Are there any direct flights or via Bangkok? Looking back not many advantages to living in Phuket where I was a few years ago - but having (limited) direct international flights was one of them.

and . .welcome.


----------



## stednick (Oct 16, 2011)

knapdale said:


> Hi I am a brand new member , I have been coming to Thailand of and on since the turn of the century but more recently over the last three years I have settled in Chiangmai as I was working in Singapore so was only a short flight to CNX which I now consider to be my home, my contract finished in April this year and I have been here ever since living an amazing expat life style I love it here so much that I have stopped looking for another contract since I have a new portable business that I can take with us even if we go to Scotland for six months or indeed any where else in the world I have visited many other parts of Thailand and much as I love the ocean's of the world I love the mountains of Chiangmai and I have an excellent view of Doi Suthep from my balcony.


knapdale:

Welcome aboard. Chiangmai's a favorite of mine as is Doi Suthep. 

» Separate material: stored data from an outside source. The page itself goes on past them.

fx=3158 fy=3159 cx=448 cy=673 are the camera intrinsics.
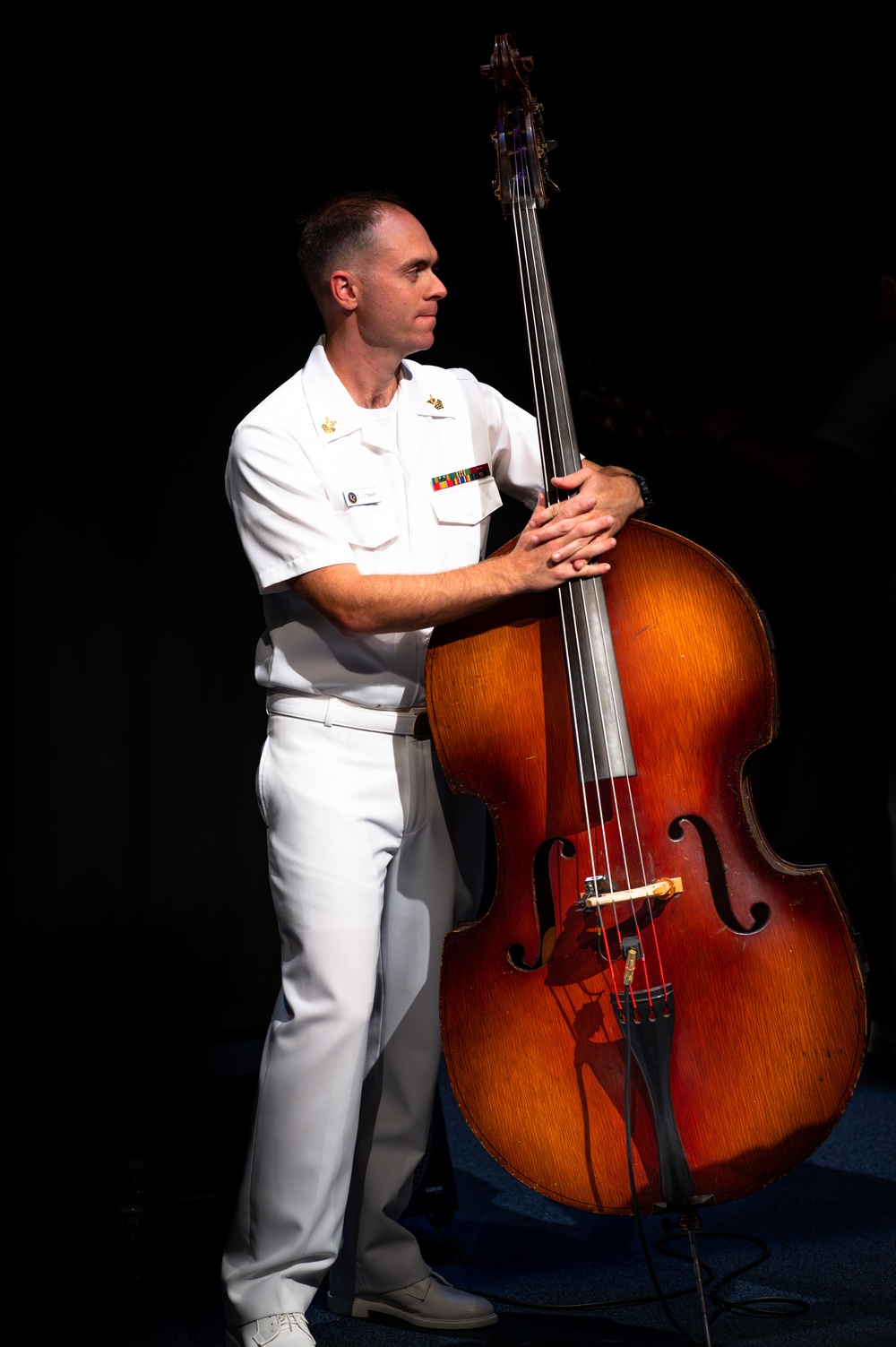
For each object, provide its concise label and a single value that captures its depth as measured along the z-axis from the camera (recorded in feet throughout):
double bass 14.20
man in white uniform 15.13
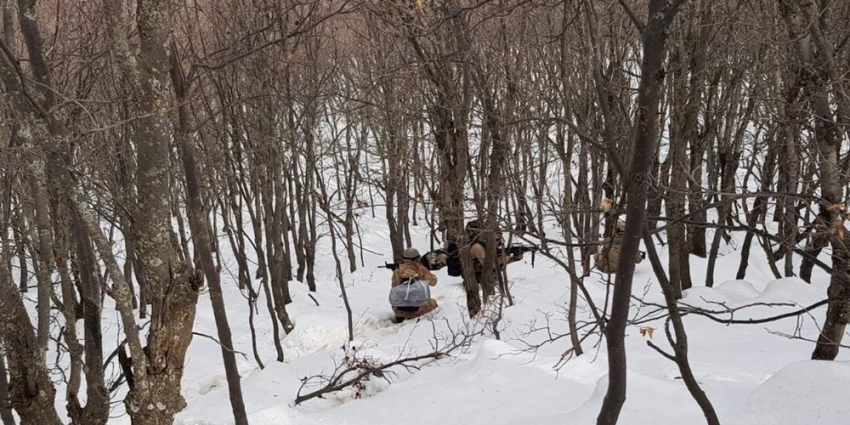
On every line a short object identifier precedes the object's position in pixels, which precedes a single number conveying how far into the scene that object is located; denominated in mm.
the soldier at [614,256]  10779
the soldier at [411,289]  10125
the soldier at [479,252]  10612
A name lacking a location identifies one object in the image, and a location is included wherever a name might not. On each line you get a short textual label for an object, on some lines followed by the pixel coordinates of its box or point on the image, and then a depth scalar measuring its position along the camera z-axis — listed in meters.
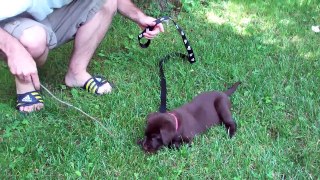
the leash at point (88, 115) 3.05
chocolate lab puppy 2.74
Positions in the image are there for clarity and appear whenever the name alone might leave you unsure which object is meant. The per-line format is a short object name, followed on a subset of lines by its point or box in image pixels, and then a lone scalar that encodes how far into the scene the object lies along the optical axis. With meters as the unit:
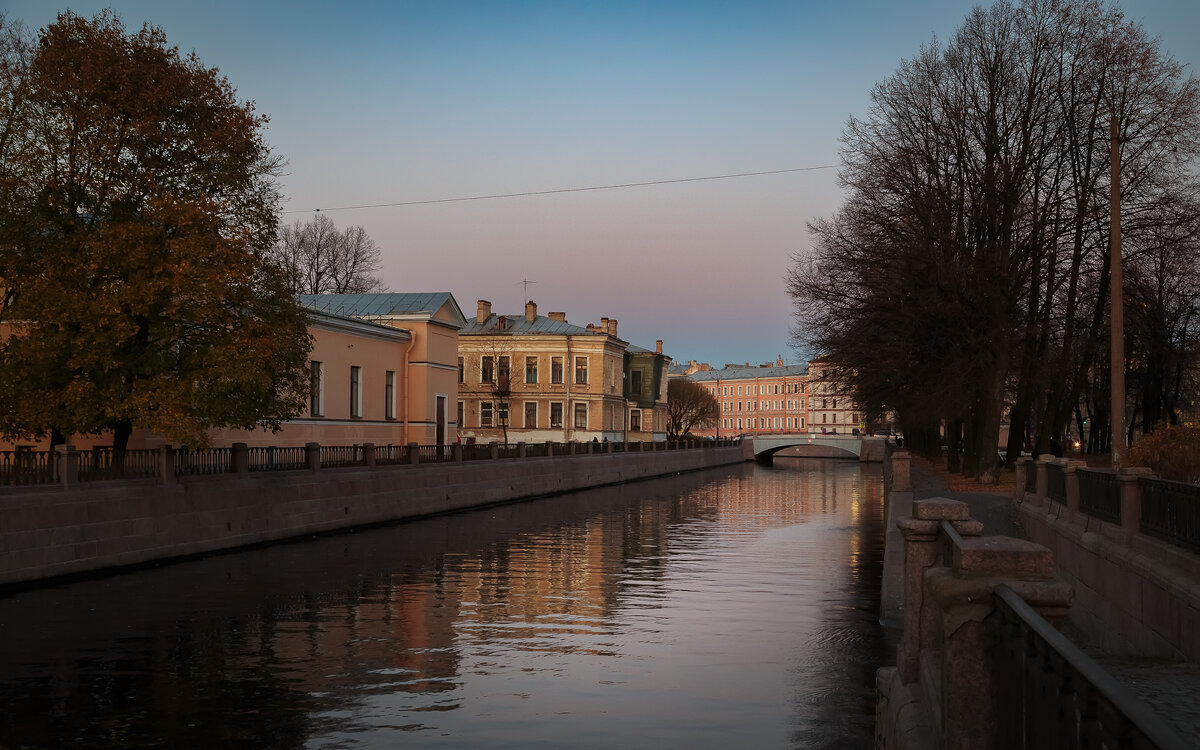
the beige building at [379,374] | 39.88
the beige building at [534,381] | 78.81
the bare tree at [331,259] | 70.31
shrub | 19.41
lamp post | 21.98
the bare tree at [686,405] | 113.31
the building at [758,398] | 171.50
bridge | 107.25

I hope you will be a regular poster. Chiangmai is a frequent topic and your experiences will be a valuable addition to this forum.

Good luck.


----------



## knapdale (Sep 23, 2013)

Hi Song Si 
Thanks for the welcome 
There are some international flights from CNX ,Singapore , Hong Kong , etc but flying to the U K is through Bangkok , you can check in at CNX all the way to Glasgow in Scotland it is an excellent service , I am a loyal Thai airways , and Emirates flyer I find there service hard to beat for the sake of saving a few pennies


----------



## knapdale (Sep 23, 2013)

Hi Stednick 

Thanks for the welcome


----------